I guested on a recording for Andy Sylvester‘s new Thinking About Tools for Thought podcast earlier today. Hopefully I’ve lived up to the promise of the fascinating space that he’s been crafting there.
Andrew, someone in the IndieWeb chat mentioned what an awesome new website you have. I thought you might appreciate our upcoming mini-camp. There’s definitely a space in the tools for thought area that your perspective may help fill. If it’s of interest, I’d invite you to join us.

Gardens and Streams II: An IndieWebCamp Pop-up Session on Wikis, Digital Gardens, Online Commonplace Books, Zettelkasten and Note Taking

Realizing my interest in old and illuminated manuscripts, incunables, and drolleries is giving me ideas for icons, dividers, lettering, and illustrations for my sketchnotes process. These are the original (OG) sketchnotes.

See also MarginaliaMonday.

Not sure if there are many/any podcasts about digital gardens and tangential topics, but I’ve started a tag on Huffduffer for those who’d like it for discovery or adding those they find themselves: https://huffduffer.com/tags/digital+gardens

If you find a podcast with some discussion about the topic, feel free to use Huffduffer’s bookmarklet to add it to the public list. This should also work with YouTube videos and it will convert the video into audio and save it to the list.

WORK TASK — Please resume the notes on digital gardens and tools for thought, writing on from their last sentence.

GIVEN ENTRIES —
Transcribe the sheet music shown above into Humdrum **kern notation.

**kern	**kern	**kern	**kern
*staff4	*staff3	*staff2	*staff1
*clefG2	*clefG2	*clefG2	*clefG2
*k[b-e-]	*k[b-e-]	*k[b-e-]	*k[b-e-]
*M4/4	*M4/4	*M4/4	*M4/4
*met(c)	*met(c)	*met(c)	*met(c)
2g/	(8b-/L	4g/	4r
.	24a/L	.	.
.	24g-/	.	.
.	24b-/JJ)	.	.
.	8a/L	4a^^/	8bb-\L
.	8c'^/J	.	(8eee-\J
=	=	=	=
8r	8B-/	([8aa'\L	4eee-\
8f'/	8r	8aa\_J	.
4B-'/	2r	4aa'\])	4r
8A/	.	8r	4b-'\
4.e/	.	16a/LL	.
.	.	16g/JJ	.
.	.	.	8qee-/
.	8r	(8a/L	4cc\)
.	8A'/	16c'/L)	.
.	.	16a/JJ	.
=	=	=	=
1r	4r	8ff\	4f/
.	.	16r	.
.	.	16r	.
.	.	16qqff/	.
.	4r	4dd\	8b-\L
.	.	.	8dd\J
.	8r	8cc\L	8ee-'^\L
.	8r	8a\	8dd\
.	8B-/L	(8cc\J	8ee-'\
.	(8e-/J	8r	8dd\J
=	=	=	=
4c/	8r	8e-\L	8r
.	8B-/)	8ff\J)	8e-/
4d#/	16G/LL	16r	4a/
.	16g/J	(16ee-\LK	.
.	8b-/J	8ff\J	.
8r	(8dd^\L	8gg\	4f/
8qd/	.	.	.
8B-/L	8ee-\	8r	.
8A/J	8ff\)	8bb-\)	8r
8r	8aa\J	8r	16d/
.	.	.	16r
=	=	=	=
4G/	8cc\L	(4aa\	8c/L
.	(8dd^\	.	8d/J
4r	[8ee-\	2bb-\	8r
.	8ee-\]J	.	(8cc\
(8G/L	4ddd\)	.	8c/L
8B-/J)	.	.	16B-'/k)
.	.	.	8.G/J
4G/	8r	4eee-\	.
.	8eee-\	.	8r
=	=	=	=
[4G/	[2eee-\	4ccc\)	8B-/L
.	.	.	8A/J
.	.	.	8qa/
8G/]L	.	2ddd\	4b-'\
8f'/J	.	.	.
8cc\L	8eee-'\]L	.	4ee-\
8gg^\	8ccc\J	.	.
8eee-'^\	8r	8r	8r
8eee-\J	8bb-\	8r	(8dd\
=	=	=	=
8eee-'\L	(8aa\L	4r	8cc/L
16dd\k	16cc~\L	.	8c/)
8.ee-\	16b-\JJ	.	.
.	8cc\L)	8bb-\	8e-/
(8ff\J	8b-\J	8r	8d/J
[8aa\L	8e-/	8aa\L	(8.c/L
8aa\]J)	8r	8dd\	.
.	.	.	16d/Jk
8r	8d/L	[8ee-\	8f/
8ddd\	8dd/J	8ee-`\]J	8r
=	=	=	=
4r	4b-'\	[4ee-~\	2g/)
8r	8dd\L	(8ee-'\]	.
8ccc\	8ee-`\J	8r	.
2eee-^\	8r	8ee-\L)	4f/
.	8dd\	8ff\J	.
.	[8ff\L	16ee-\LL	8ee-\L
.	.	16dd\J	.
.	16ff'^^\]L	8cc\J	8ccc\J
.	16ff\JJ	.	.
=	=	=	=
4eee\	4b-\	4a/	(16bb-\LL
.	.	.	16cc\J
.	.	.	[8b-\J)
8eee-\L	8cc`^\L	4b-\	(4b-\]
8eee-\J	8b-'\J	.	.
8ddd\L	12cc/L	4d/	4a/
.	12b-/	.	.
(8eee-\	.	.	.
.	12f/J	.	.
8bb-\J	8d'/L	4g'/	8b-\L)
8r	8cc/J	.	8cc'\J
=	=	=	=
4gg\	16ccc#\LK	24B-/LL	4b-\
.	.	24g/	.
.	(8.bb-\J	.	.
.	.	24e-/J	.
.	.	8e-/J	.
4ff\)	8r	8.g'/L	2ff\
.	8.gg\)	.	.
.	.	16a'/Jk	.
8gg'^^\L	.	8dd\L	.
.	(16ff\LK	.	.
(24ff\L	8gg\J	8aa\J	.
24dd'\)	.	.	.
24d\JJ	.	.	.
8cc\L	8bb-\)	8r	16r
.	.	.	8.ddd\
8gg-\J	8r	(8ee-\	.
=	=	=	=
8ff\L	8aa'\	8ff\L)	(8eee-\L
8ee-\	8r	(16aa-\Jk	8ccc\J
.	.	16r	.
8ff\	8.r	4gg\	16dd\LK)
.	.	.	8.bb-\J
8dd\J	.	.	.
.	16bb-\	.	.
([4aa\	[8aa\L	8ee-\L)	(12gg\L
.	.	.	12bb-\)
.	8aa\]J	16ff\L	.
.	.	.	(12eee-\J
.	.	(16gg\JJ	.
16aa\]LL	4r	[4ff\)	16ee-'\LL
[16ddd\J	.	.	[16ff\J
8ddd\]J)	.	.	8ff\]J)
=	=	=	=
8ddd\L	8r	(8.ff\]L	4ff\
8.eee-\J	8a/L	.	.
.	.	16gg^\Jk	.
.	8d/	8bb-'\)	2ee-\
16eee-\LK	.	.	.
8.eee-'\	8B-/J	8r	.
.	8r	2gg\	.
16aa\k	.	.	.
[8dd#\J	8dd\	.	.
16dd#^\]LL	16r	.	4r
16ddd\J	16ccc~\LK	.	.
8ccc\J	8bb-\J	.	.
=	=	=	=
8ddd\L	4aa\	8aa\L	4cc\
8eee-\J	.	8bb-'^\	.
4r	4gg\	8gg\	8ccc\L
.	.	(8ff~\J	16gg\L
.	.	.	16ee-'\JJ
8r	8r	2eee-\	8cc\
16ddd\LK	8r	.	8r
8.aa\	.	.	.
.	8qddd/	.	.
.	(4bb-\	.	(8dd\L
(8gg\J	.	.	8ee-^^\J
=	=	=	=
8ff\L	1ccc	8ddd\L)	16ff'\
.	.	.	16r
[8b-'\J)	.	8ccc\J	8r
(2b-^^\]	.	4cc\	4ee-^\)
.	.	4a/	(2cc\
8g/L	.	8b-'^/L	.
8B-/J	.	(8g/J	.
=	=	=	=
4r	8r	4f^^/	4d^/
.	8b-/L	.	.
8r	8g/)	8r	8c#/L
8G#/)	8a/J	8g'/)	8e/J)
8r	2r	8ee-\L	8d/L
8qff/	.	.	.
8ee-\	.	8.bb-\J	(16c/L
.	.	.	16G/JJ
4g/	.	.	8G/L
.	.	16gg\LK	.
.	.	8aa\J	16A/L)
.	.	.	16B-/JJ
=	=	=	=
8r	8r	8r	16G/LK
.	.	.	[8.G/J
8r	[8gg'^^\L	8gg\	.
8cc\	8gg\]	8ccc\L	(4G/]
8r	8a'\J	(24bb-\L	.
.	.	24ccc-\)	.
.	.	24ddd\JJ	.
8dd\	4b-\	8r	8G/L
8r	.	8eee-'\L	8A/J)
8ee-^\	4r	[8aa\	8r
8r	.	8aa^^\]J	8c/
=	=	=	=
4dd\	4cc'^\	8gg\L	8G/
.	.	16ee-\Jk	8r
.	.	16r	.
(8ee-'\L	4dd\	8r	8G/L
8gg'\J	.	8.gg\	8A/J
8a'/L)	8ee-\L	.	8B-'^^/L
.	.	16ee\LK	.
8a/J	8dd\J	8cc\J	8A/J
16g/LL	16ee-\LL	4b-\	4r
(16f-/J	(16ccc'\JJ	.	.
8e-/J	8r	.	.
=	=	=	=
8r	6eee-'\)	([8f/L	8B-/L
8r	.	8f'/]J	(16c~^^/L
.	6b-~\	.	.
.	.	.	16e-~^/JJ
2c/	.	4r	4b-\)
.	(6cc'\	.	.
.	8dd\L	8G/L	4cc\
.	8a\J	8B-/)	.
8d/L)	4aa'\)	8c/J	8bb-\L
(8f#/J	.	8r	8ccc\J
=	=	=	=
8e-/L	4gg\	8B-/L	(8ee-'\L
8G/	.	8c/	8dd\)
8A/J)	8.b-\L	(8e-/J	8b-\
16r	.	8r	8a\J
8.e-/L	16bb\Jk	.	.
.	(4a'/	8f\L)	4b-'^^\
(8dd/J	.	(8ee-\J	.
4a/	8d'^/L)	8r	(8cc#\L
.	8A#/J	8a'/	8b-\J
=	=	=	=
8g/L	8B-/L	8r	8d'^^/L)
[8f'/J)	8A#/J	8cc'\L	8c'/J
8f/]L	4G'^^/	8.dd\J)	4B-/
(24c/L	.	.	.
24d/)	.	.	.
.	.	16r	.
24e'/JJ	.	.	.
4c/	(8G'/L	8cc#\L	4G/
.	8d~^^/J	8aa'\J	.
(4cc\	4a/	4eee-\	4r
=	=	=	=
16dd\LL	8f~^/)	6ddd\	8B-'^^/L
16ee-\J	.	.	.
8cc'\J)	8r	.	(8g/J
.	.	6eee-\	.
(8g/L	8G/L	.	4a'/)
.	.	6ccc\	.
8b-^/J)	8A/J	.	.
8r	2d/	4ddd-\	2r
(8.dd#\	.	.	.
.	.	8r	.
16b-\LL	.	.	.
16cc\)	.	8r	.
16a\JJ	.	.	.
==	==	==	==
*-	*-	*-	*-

RESPONSE FOR THIS EXERCISE —
It has an RSS feed for subscribing if you like.

How far has humankind fallen to have gone from the ☛ manicule indicating active thought in manuscripts of the 12th century  to the all-too-frequent thumbs up in the 21st century indicating a passive action with almost no thought at all?
Who else keeps a waste book

I carry around a small notebook (usually a 48 page Field Notes) for short fleeting notes. Later I copy them into my commonplace book/zettelkasten/digital garden and expand upon them. 

Waste books were used in the tradition of the commonplace book. A well known example is Isaac Newton’s Waste Book (MS Add. 4004) in which he did much of the development of the calculus. Another example is that of Georg Christoph Lichtenberg, who called his waste books sudelbücher, and which were known to have influenced Leo Tolstoy, Albert Einstein, Andre Breton, Friedrich Nietzsche, and Ludwig Wittgenstein.

Lichtenberg, Georg Christoph (2000). The Waste Books. New York: New York Review of Books Classics. ISBN 978-0940322509.

I the beginning of Harry Potter and the Half-Blood Prince, there’s the short exchange:

Horace Slughorn: These are trying times!
Dumbledore: Indeed.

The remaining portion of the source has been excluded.